Alles will ich einfangen. Den Herzschlag der Häuser, das regenfeuchte Leuchten des Pflasters, den Geruch der Dunkelheit. Ich schreibe und schreibe. Ich bin glücklich und verzweifelt. Die Seiten füllen sich und doch rinnt mir der Gedankenstrom wie Sand durch die Finger. Was ich auch versuche, er windet sich seidig und lebendig, und entkommt meinen ungeschickten Versuchen mühelos.
Zu wenig, denke ich, es gibt einfach nicht genügend Wörter. Sprache ist primitiv, unvollständig.

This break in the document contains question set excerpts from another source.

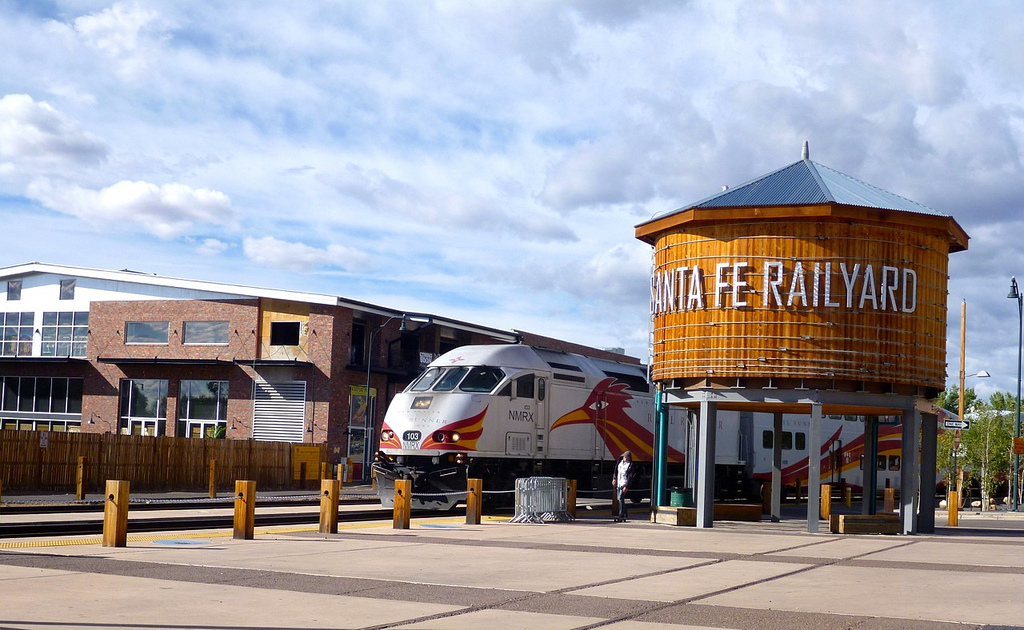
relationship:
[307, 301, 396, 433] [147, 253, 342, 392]
wall on building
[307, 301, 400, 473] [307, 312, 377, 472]
wall on building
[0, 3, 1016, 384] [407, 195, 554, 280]
clouds in sky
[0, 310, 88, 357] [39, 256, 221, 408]
window on building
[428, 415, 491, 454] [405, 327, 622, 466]
headlight on train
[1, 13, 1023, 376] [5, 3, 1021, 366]
clouds in sky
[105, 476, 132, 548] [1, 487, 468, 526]
post near track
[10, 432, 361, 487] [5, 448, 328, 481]
fence near railings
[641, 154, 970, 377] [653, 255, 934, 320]
tank with letterings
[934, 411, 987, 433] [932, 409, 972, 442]
sign with arrow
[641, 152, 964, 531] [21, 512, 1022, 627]
tower sitting on a platform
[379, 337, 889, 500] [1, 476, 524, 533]
train sitting on track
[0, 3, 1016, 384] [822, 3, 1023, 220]
clouds in back corner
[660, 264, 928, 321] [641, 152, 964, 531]
name on tower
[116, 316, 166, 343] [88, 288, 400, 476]
window on building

Wozu soll es denn gut sein eine Sprache zu sprechen, wenn mich dennoch niemand versteht? Ich will euch diese Bilder in meinem Inneren zeigen. Ich will Berg sagen und ihr sollt ihn sehen können, diesen Berg, der da in meinem Inneren existiert, der seine herbstlaubbrennenden Flanken in ein Tal ergießt, und seinen Gipfel in den Himmel reckt, so hoch oben, dass mir die Augen tränen, bei dem Versuch das Blau vom Grün zu trennen. Diesen Berg sollt ihr sehen, keinen anderen. Ich brauche mehr Wörter. Keine meiner Zeilen kommt den Bildern gleich. Es sind Skizzen, hingeworfene Linien. Kindergekrakel. Ausdrucksstark aber unsauber. Tiefe fehlt und Perspektive. Wie soll ich die 328 Nuancen von Nachtschwarz umschreiben? Ein einziger Lidschlag, dann bekommt das Nachtschwarz 34 Nuancen Cremeviolett eines unaufhaltsamen Morgens. Der Geruch von Tautropfen auf morgenfeuchter Haut, die zu frieren beginnt, einen Herzschlag bevor Du erwachst?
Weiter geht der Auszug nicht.